━━━━━ Input material

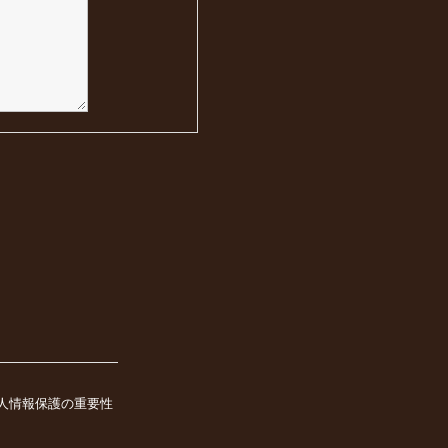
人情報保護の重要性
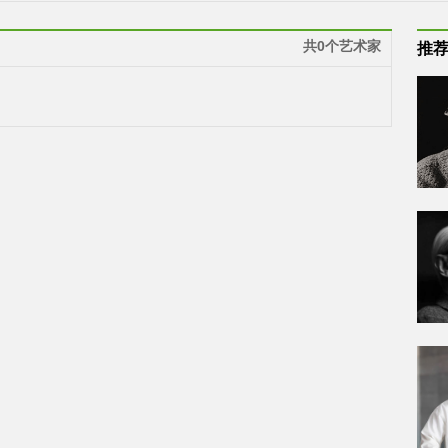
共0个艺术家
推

━━━━━━━━━━
━━━━━ Input material

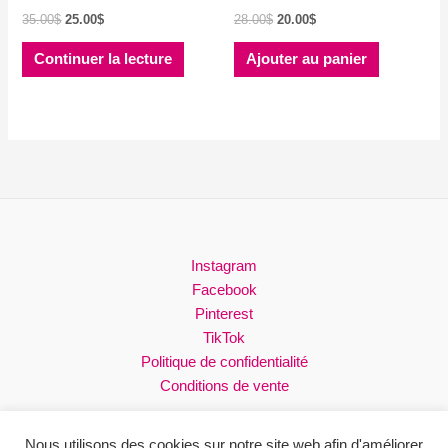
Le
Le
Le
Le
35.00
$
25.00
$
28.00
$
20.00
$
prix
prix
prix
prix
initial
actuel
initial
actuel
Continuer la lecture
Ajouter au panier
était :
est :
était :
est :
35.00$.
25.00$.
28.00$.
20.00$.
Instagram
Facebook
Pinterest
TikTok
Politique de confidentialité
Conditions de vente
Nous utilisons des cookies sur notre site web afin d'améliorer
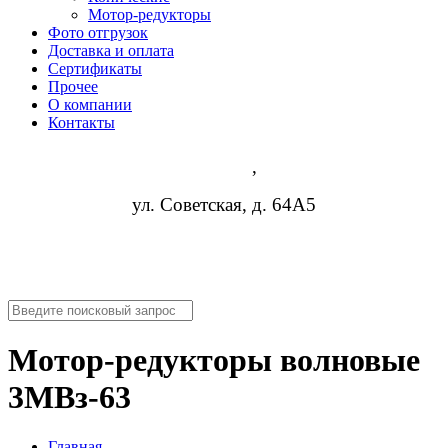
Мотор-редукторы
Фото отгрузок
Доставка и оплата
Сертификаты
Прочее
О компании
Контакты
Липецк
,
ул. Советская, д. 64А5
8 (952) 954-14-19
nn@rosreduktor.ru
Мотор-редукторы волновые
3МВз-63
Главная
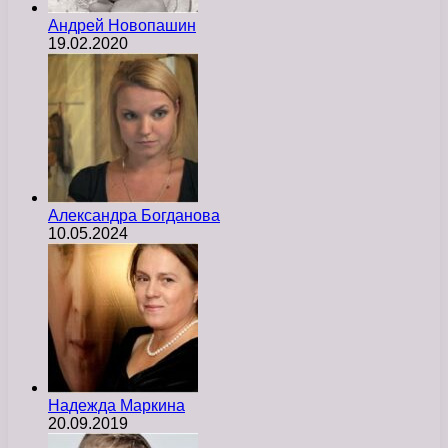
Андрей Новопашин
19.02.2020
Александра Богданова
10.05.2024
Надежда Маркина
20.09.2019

━━━━━━━━━━

▶ _Your task_: Look for the word "Мотор" in the listing above, and copy every line where you find it.

▶ _Exercise answer_:
Мотор-редукторы
Мотор-редукторы волновые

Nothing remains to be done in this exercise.